Unnamed Reader

Near the end of the novel's third prose section, the narrator looks up from the story he is telling to address the reader directly as "you" (198). He identifies the reader as "a stranger, an outlander say from the East or the North or the Far West" (198), and speculates that "you" may be college educated, or "perhaps even" have an graduate degree from "Harvard or Northwestern or Stanford" (205). This second person plays a significant if rhetorical role in the way the history of Yoknapatawpha is ultimately evoked.

Unnamed Inmates

The "cattle-thieves and moonshiners" and "murderers" who spend time in the jail are described separately from the black prisoners who are confined in the "bullpen" portion of the jail (197). The thieves and whiskey makers go "to trial" from the jail; the murderers go "to eternity from there," since technological progress has brought the electric chair to Jefferson (198). Since Nancy is one of the "murderers," we know that this set of prisoners is not always segregated from the others on the basis of race.

Unnamed Visitors

This icon represents the "kin or friends or acquaintances" of the "outlanders" who move to Jefferson after World War II; they are described as visiting "from the East or North or California" on their way "to New Orleans or Florida" (196).

Unnamed Governor's Lieutenant

Referred to as "one" of the Governor's "lieutenants," this man was taken to court in a paternity suit (196).

Unnamed Governor

This is not the "GOVERNOR" who appears in the novel's Act II, but a "Governor of the State" who was once held in the Jefferson jail for thirty days after being sentenced for contempt of court (196). This episode is based on the real experience of former Mississippi Governor Theodore Bilbo, a native of Oxford, who in 1922 spent the same thirty days in jail.

Unnamed Federal Army Provost-Marshal

During the Union occupation of Jefferson during the Civil War, the jail is used as the "provost-marshal's guard-house" (196); a provost marshal is in charge of a unit of military police.

Unnamed Interned Japanese Americans

Over 100,000 people of Japanese ancestry (two-thirds of them US citizens) were interned as "enemy aliens" (194) in camps during World War II. Most of them had been living on the west coast, and all the interment camps were west of the Mississippi.

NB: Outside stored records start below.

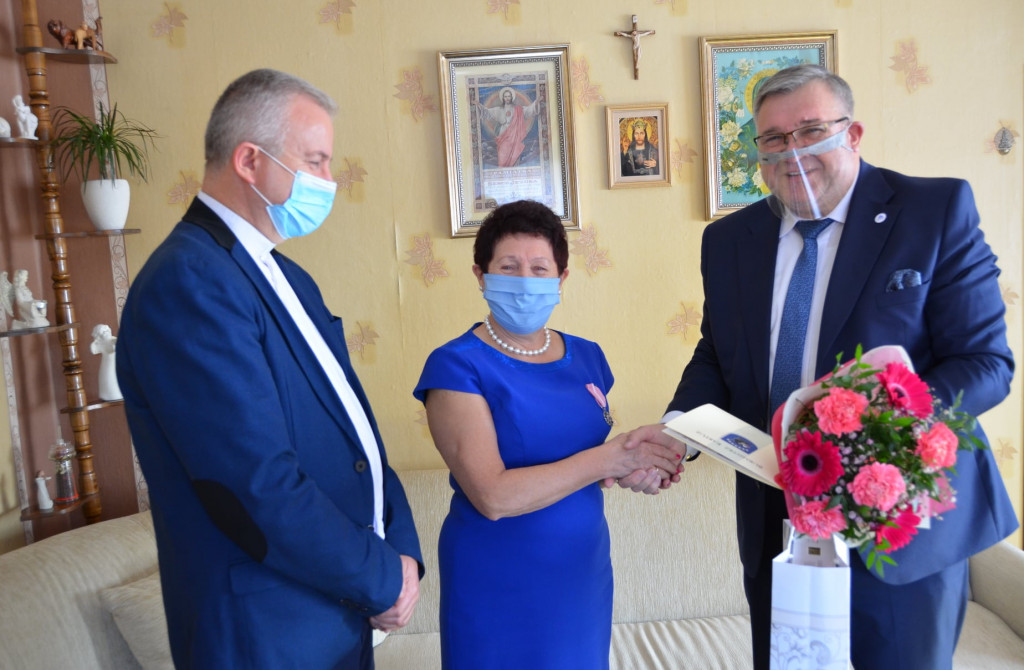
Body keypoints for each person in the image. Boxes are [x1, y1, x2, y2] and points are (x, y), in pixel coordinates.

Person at [628, 64, 1018, 670]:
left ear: (852, 134)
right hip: (779, 523)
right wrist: (677, 430)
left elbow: (986, 364)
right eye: (774, 138)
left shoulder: (933, 209)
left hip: (901, 520)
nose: (793, 152)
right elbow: (717, 353)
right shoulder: (729, 241)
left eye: (811, 131)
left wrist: (874, 427)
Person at [116, 69, 423, 669]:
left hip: (333, 616)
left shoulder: (285, 276)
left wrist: (402, 551)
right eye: (315, 161)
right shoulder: (188, 283)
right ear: (250, 161)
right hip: (265, 634)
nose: (329, 181)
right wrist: (383, 578)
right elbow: (254, 484)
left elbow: (354, 436)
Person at [413, 199, 680, 670]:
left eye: (540, 268)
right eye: (508, 267)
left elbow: (584, 460)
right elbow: (492, 496)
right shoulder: (455, 365)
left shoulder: (588, 356)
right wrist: (610, 459)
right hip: (496, 577)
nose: (525, 280)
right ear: (480, 275)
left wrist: (636, 468)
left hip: (582, 570)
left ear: (561, 278)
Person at [476, 87, 541, 167]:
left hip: (515, 137)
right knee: (503, 157)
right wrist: (479, 106)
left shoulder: (518, 109)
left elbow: (528, 110)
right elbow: (487, 112)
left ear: (512, 97)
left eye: (509, 96)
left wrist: (536, 103)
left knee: (515, 156)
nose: (507, 98)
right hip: (503, 137)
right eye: (505, 96)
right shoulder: (499, 110)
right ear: (503, 98)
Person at [89, 323, 121, 401]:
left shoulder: (114, 340)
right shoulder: (99, 343)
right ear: (99, 336)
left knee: (117, 380)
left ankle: (116, 393)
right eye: (103, 332)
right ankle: (108, 394)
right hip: (107, 365)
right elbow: (93, 349)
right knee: (108, 379)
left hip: (116, 365)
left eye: (107, 330)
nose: (106, 333)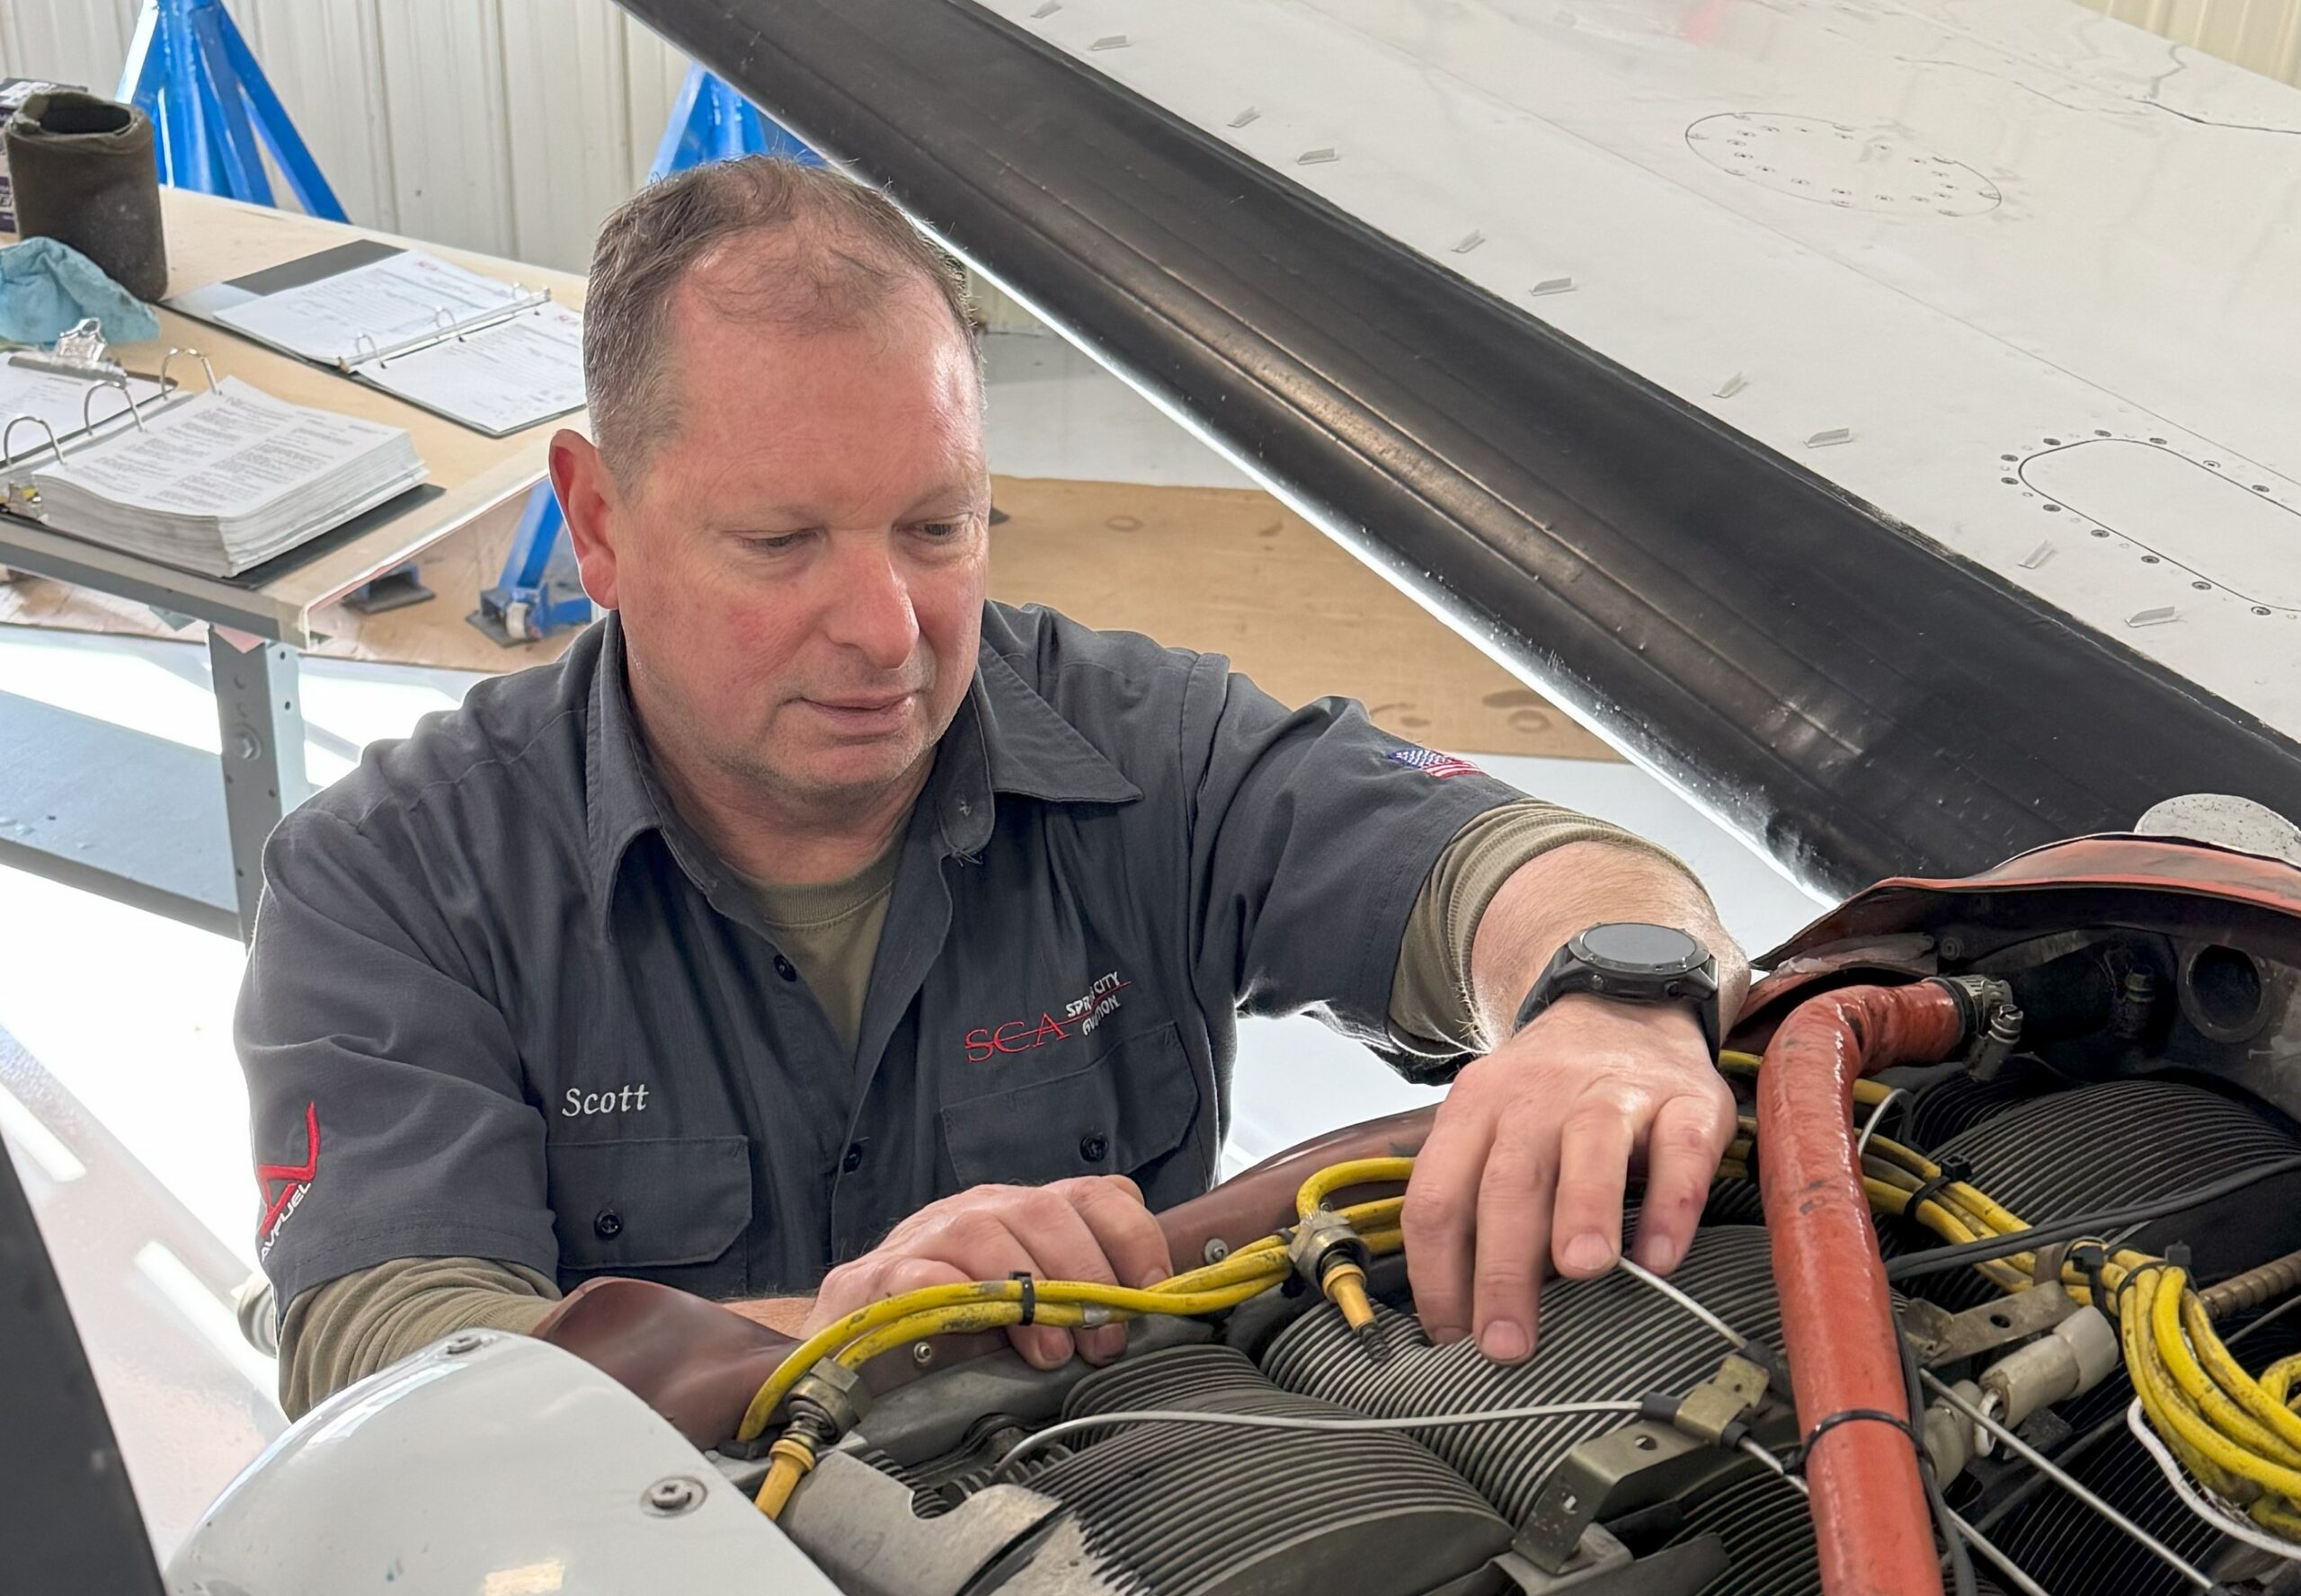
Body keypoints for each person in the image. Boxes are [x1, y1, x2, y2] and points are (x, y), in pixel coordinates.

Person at [239, 156, 1747, 1418]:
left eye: (937, 527)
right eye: (782, 543)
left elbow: (1517, 864)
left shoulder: (1146, 744)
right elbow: (387, 1362)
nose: (889, 628)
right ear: (600, 522)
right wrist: (859, 1322)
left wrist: (1616, 996)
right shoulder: (390, 880)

Unnamed Japanese-American Soldiers

The German tank gun that serves as Jefferson's monument to World War II was captured "by a regiment of Japanese in American uniforms," the sons of interned Japanese Americans (194). (Over 30,000 Japanese-Americans served in the U.S. military during the war, many in the 100th/442nd Infantry Regiment that became the most decorated unit in U.S. history.)

Unnamed German Soldiers

The "tank gun" that serves as a monument to World War II was "captured from a regiment of Germans in an African desert" (194).

Unnamed Exchange Students

These "young men from Brooklyn (exchange students at Mississippi or Arkansas or Texas universities)" wave "tiny confederate battle flags" at college football games (194).